The yard around the house was hardly larger than the house itself, with a few leafy, late-summer hardwoods for added privacy. Given the land-constrained nature of the city, any yard at all was considered an enviable luxury, Bertrand bragged.
They met with Captain Fairweather in his wood-paneled office upstairs, which overlooked their slender backyard. Peering out its bay window, Elias successfully spotted a couple of sparrows and smiled.
“Here’s your contract.” Captain Fairweather slapped a piece of paper onto the oak desk between them. The timeworn table looked as old as the man towering over it, much like many of the room’s curated artifacts—the collection of a captain who had seen the world and brought it home in pieces.
Elias felt a sudden wave of exhilaration as he took the quill from Captain Fairweather’s calloused hand.
The details of the contract were straightforward enough. Elias would be paid two relics per shift, which was twice what he typically earned in Acreton.

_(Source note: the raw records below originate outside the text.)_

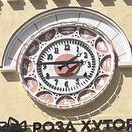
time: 1:45
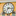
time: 7:15
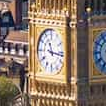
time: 11:16
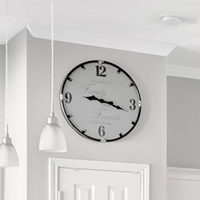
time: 9:17
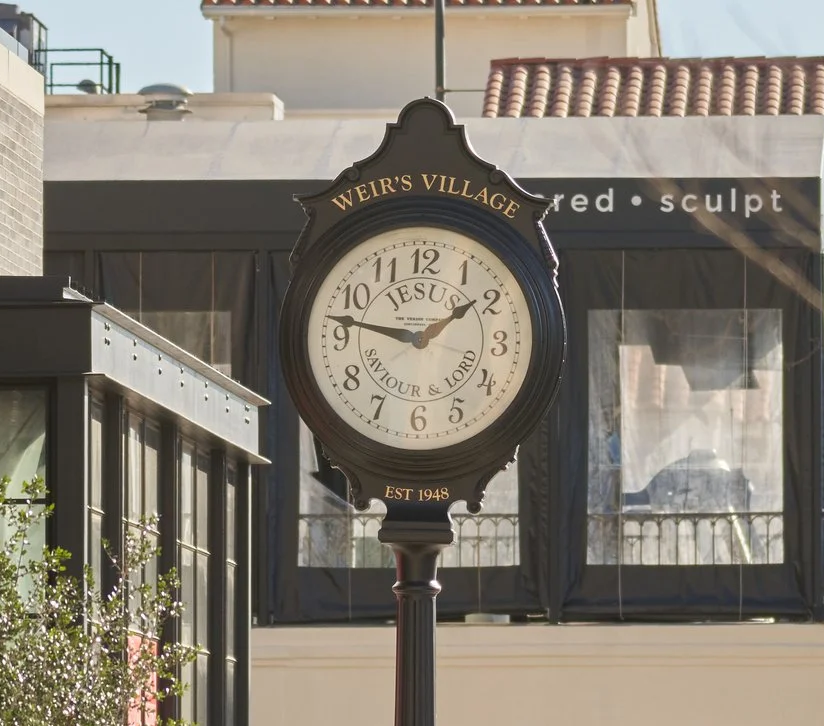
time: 1:46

He was free to find his own accommodation, “but if you prefer, we have an available room here,” Captain Fairweather said. “My daughter, Bertrand’s sister, moved out some while ago. It’s just the three of us now, the missus, Bertrand, and I. If you choose to board with us, your pay would be reduced to one relic a day. That covers rent and food.”

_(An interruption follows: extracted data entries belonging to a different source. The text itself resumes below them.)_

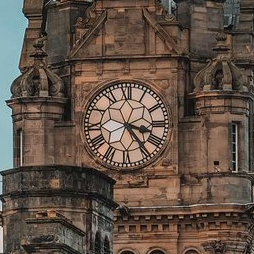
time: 3:23
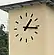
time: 1:16
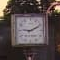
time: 9:10
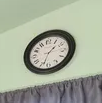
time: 1:33
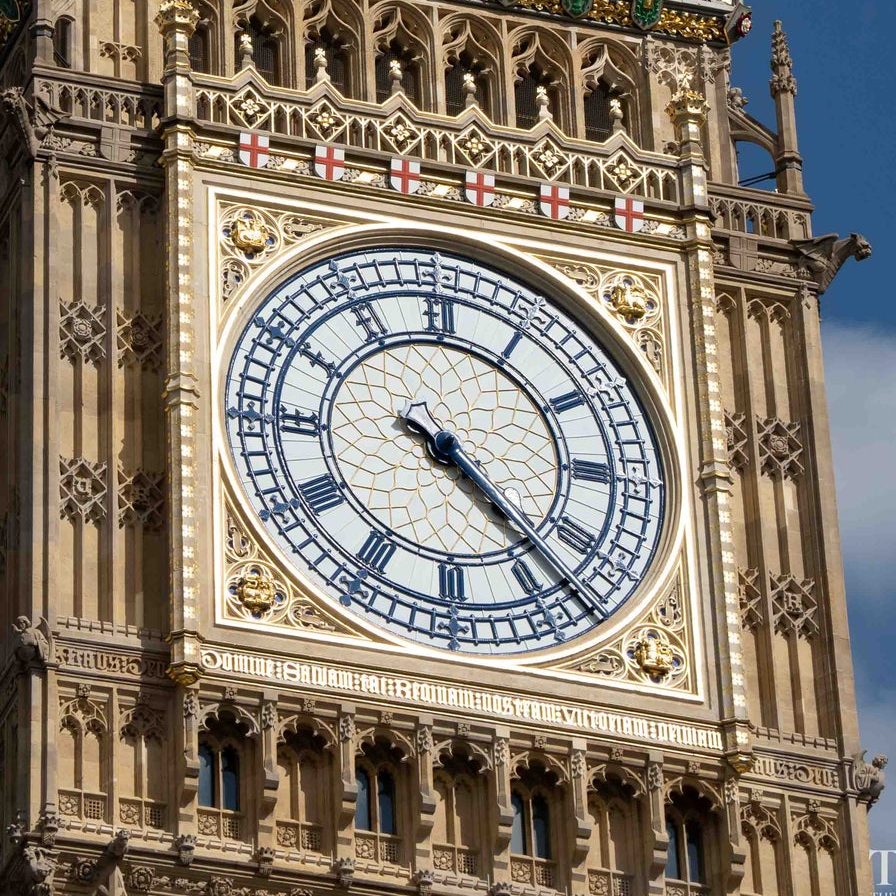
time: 4:22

“It’s a good deal,” Bertrand interjected, encouraging Elias’s agreement with widened eyes and a dramatic nod.
Not that his new acquaintance needed encouragement. Elias had known his answer as quickly as he’d known he would take this job. “I would love to stay with you and your family, Captain Fairweather, if you would have me.”
“You left your bag on the ship, by the way,” the captain mentioned. “Eagerness is a fine quality in a young man, but don’t let it be accompanied by forgetfulness. The bag is in your new room. I had a feeling you’d say yes.”
Elias apologized and promised to do better.
Captain Fairweather amended the contract accordingly. “Just sign here and the job and the room are yours, for as long as you earn them.”
Elias was once again eager to act, eager to sign his name and start his new life, but the quill hovered in his hand for a few seconds as the captain and his son stared on in surprise.
Finally, he signed his name.
His new name.
Elias Vice, the signature read.
“I thought you were a Fisher,” Captain Fairweather said.
“I was a Fisher,” Elias replied. “Vice was my ma’s maiden name. Elias Fisher lived his life in Acreton. I’m a citizen of Sailor’s Rise now.”
Of this, he was youthfully certain. Elias Vice would not be the common man from whose rusted cocoon he had emerged. He would be a great merchant in the merchant republic of Sailor’s Rise. He would be a master of commerce, a leader among leaders. And it started with this signature.
Bertrand looked down at the contract and back up toward Elias as he stepped forward with a friendly backslap. “Well, how would Elias Vice like some dinner and a slice of delicious blueberry pie?”